Quote each of the rows below verbatim, one per line, in the order given.

- - - - - - -

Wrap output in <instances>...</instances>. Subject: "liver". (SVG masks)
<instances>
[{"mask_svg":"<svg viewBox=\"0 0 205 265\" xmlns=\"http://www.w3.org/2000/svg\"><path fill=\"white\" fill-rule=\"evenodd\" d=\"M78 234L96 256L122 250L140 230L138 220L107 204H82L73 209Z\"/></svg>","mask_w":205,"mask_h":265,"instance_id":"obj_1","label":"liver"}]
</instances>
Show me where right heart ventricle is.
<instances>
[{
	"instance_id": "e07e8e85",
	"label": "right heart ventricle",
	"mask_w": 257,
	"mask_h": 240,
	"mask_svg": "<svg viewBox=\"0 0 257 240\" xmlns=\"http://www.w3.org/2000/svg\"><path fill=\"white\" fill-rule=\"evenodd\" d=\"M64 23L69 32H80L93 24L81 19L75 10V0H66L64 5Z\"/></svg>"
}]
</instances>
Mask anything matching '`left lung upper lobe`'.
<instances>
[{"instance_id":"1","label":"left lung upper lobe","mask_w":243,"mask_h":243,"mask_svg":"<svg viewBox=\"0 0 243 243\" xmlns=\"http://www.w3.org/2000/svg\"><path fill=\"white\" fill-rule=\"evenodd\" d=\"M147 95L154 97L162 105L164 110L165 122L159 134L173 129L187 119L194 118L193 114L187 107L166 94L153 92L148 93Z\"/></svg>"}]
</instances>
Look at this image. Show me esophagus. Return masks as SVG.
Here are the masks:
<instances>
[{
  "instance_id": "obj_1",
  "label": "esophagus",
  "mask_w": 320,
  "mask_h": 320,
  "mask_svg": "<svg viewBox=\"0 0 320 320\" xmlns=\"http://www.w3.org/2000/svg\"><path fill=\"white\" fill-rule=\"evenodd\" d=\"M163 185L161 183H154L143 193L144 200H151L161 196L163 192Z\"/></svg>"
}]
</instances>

- - - - - - -

#### ANSWER TO THE TASK
Wrap output in <instances>...</instances>. Subject: "liver". (SVG masks)
<instances>
[{"mask_svg":"<svg viewBox=\"0 0 205 265\" xmlns=\"http://www.w3.org/2000/svg\"><path fill=\"white\" fill-rule=\"evenodd\" d=\"M78 234L96 256L122 250L140 230L138 220L107 204H82L73 209Z\"/></svg>","mask_w":205,"mask_h":265,"instance_id":"obj_1","label":"liver"}]
</instances>
Show me where right heart ventricle is.
<instances>
[{
	"instance_id": "e07e8e85",
	"label": "right heart ventricle",
	"mask_w": 257,
	"mask_h": 240,
	"mask_svg": "<svg viewBox=\"0 0 257 240\" xmlns=\"http://www.w3.org/2000/svg\"><path fill=\"white\" fill-rule=\"evenodd\" d=\"M64 23L69 32H80L93 24L81 19L75 10V0H66L64 5Z\"/></svg>"
}]
</instances>
Mask anything matching '`left lung upper lobe`'.
<instances>
[{"instance_id":"1","label":"left lung upper lobe","mask_w":243,"mask_h":243,"mask_svg":"<svg viewBox=\"0 0 243 243\" xmlns=\"http://www.w3.org/2000/svg\"><path fill=\"white\" fill-rule=\"evenodd\" d=\"M147 95L154 97L162 105L164 110L165 122L159 134L173 129L187 119L194 118L193 114L187 107L166 94L153 92L148 93Z\"/></svg>"}]
</instances>
Look at this image. Show me esophagus. Return masks as SVG.
Here are the masks:
<instances>
[{
  "instance_id": "obj_1",
  "label": "esophagus",
  "mask_w": 320,
  "mask_h": 320,
  "mask_svg": "<svg viewBox=\"0 0 320 320\" xmlns=\"http://www.w3.org/2000/svg\"><path fill=\"white\" fill-rule=\"evenodd\" d=\"M163 185L161 183H154L143 193L144 200H151L161 196L163 192Z\"/></svg>"
}]
</instances>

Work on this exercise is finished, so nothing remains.